The volume of a frustum of a pyramid having an upper base area of 1000 m² and of lower base of 64 m² is 4066 m³. Find the altitude of the frustum of the Pyramid

To find the altitude of the frustum of the pyramid, we can use the formula for the volume of a frustum of a pyramid:

V = (1/3) * h * (A1 + A2 + sqrt(A1 * A2))

Where:
V is the volume of the frustum,
h is the altitude of the frustum,
A1 is the area of the upper base, and
A2 is the area of the lower base.

Given:
A1 = 1000 m²,
A2 = 64 m², and
V = 4066 m³.

Let's plug these values into the formula and solve for h:

4066 = (1/3) * h * (1000 + 64 + sqrt(1000 * 64))

Simplifying the equation:

12198 = h * (1064 + sqrt(64000))

Now, let's solve for h:

h = 12198 / (1064 + sqrt(64000))

Using a calculator:

h ≈ 6.52 m

Therefore, the altitude of the frustum of the pyramid is approximately 6.52 meters.
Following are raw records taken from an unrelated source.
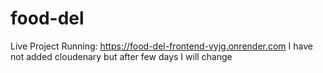 # food-del

Live Project Running:  https://food-del-frontend-vyjg.onrender.com
I have not added cloudenary but after few days I will change 
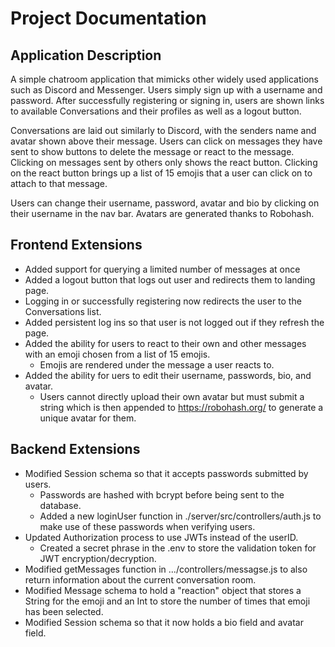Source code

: # Project Documentation

## Application Description
A simple chatroom application that mimicks other widely used applications such as Discord and Messenger. Users simply sign up with a username and password. After successfully registering or signing in, users are shown links to available Conversations and their profiles as well as a logout button.

Conversations are laid out similarly to Discord, with the senders name and avatar shown above their message. Users can click on messages they have sent to show buttons to delete the message or react to the message. Clicking on messages sent by others only shows the react button. Clicking on the react button brings up a list of 15 emojis that a user can click on to attach to that message.

Users can change their username, password, avatar and bio by clicking on their username in the nav bar. Avatars are generated thanks to Robohash.

## Frontend Extensions
* Added support for querying a limited number of messages at once
* Added a logout button that logs out user and redirects them to landing page.
* Logging in or successfully registering now redirects the user to the Conversations list.
* Added persistent log ins so that user is not logged out if they refresh the page.
* Added the ability for users to react to their own and other messages with an emoji chosen from a list of 15 emojis.
    * Emojis are rendered under the message a user reacts to.
* Added the ability for uers to edit their username, passwords, bio, and avatar.
    * Users cannot directly upload their own avatar but must submit a string which is then appended to https://robohash.org/ to generate a unique avatar for them.

## Backend Extensions
* Modified Session schema so that it accepts passwords submitted by users.
    * Passwords are hashed with bcrypt before being sent to the database.
    * Added a new loginUser function in ./server/src/controllers/auth.js to make use of these passwords when verifying users.
* Updated Authorization process to use JWTs instead of the userID.
    * Created a secret phrase in the .env to store the validation token for JWT encryption/decryption.
* Modified getMessages function in .../controllers/messagse.js to also return information about the current conversation room.
* Modified Message schema to hold a "reaction" object that stores a String for the emoji and an Int to store the number of times that emoji has been selected.
* Modified Session schema so that it now holds a bio field and avatar field.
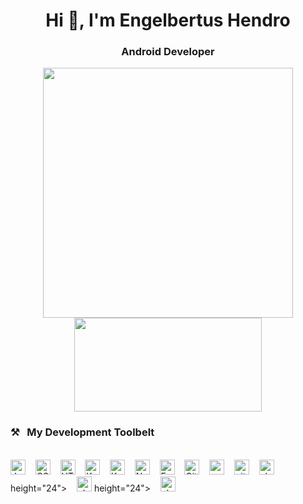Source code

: <h1 align="center">Hi 👋, I'm Engelbertus Hendro</h1>
<h3 align="center">Android Developer</h3>

<p align="center">
    <img src="https://github-readme-stats.vercel.app/api?username=engelbertushendro10&hide=contribs,prs&show_icons=true&hide_border=true&title_color=000" width="400"/>
    <img src="https://github-readme-stats.vercel.app/api/top-langs/?username=engelbertushendro10&layout=compact" height=150 width="300"/>
</p>


### ⚒&nbsp;&nbsp;&nbsp;My Development Toolbelt
<br><img alt="JavaScript" title="JavaScript" src="https://user-images.githubusercontent.com/1680157/87443764-4af82c80-c5cc-11ea-82c2-c368ee12cf6d.png"                 height="24">&nbsp;&nbsp;&nbsp;&nbsp;<img alt="CSS" title="CSS" src="https://user-images.githubusercontent.com/1680157/87443759-4a5f9600-c5cc-11ea-8ae0-715433c1f781.png" height="24">&nbsp;&nbsp;&nbsp;&nbsp;<img alt="HTML" title="HTML" src="https://user-images.githubusercontent.com/1680157/87443762-4af82c80-c5cc-11ea-85cf-57be0e83c169.png"
height="24">&nbsp;&nbsp;&nbsp;&nbsp;<img alt="Kotlin" title="Kotlink" src="https://www.vectorlogo.zone/logos/kotlinlang/kotlinlang-icon.svg"
height="24">&nbsp;&nbsp;&nbsp;&nbsp;<img alt="KotlinStudio" title="Android Studio" src="https://www.vectorlogo.zone/logos/android/android-official.svg"
height="24">&nbsp;&nbsp;&nbsp;&nbsp;<img alt="Node.js" title="Node.js" src="https://www.vectorlogo.zone/logos/nodejs/nodejs-icon.svg"
height="24">&nbsp;&nbsp;&nbsp;&nbsp;<img alt="Expressjs" title="Expressjs" src="https://www.vectorlogo.zone/logos/expressjs/expressjs-icon.svg"
height="24">&nbsp;&nbsp;&nbsp;&nbsp;<img alt="Github" title="Github" src="https://www.vectorlogo.zone/logos/github/github-icon.svg"
height="24">&nbsp;&nbsp;&nbsp;&nbsp;<img alt="vscode" title="VS Code" src="https://www.vectorlogo.zone/logos/visualstudio_code/visualstudio_code-icon.svg"
height="24">&nbsp;&nbsp;&nbsp;&nbsp;<img alt="git" title="Git" src="https://www.vectorlogo.zone/logos/git-scm/git-scm-icon.svg"
height="24">&nbsp;&nbsp;&nbsp;&nbsp;<img alt="chrome" title="Chrome" src="https://www.vectorlogo.zone/logos/google_chrome/google_chrome-icon.svg" height="24">
height="24">&nbsp;&nbsp;&nbsp;&nbsp;<img alt="chrome" title="Chrome" src="https://www.vectorlogo.zone/logos/python/python-ar21.svg" height="24">
height="24">&nbsp;&nbsp;&nbsp;&nbsp;<img alt="chrome" title="Chrome" src="https://www.vectorlogo.zone/logos/djangoproject/djangoproject-ar21.svg" height="24">

<br><br>

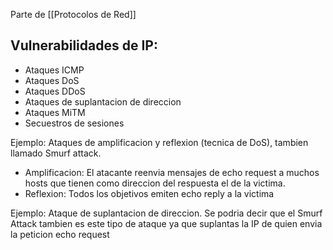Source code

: Parte de [[Protocolos de Red]]

## Vulnerabilidades de IP:

- Ataques ICMP 
- Ataques DoS
- Ataques DDoS
- Ataques de suplantacion de direccion
- Ataques MiTM
- Secuestros de sesiones

Ejemplo: Ataques de amplificacion y reflexion (tecnica de DoS), tambien llamado Smurf attack.
- Amplificacion: El atacante reenvia mensajes de echo request a muchos hosts que tienen como direccion del respuesta el de la victima.
- Reflexion: Todos los objetivos emiten echo reply a la victima

Ejemplo: Ataque de suplantacion de direccion.
Se podria decir que el Smurf Attack tambien es este tipo de ataque ya que suplantas la IP de quien envia la peticion echo request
To find the altitude of the frustum of the pyramid, we can use the formula for the volume of a frustum of a pyramid:

V = (1/3) * h * (A1 + A2 + sqrt(A1 * A2))

Where:
V is the volume of the frustum,
h is the altitude of the frustum,
A1 is the area of the upper base, and
A2 is the area of the lower base.

Given:
A1 = 1000 m²,
A2 = 64 m²,
V = 4066 m³.

We can rearrange the formula to solve for h:

h = (3V) / (A1 + A2 + sqrt(A1 * A2))

Now, substitute the given values into the formula:

h = (3 * 4066) / (1000 + 64 + sqrt(1000 * 64))

To calculate the square root term, multiply the two base areas and then find the square root:

sqrt(1000 * 64) = sqrt(64000) ≈ 253.54

Now substitute this value back into the equation:

h = (3 * 4066) / (1000 + 64 + 253.54)

h = 12198 / 1317.54

h ≈ 9.27 m

Therefore, the altitude of the frustum of the pyramid is approximately 9.27 meters.

since the areas of the cut-off part and the entire pyramid is 64/100, the heights are in the ratio 8:10 = 4/5

That means that the cut-off part has height 1/5 that of the whole pyramid.
Now you can use that to find the height desired.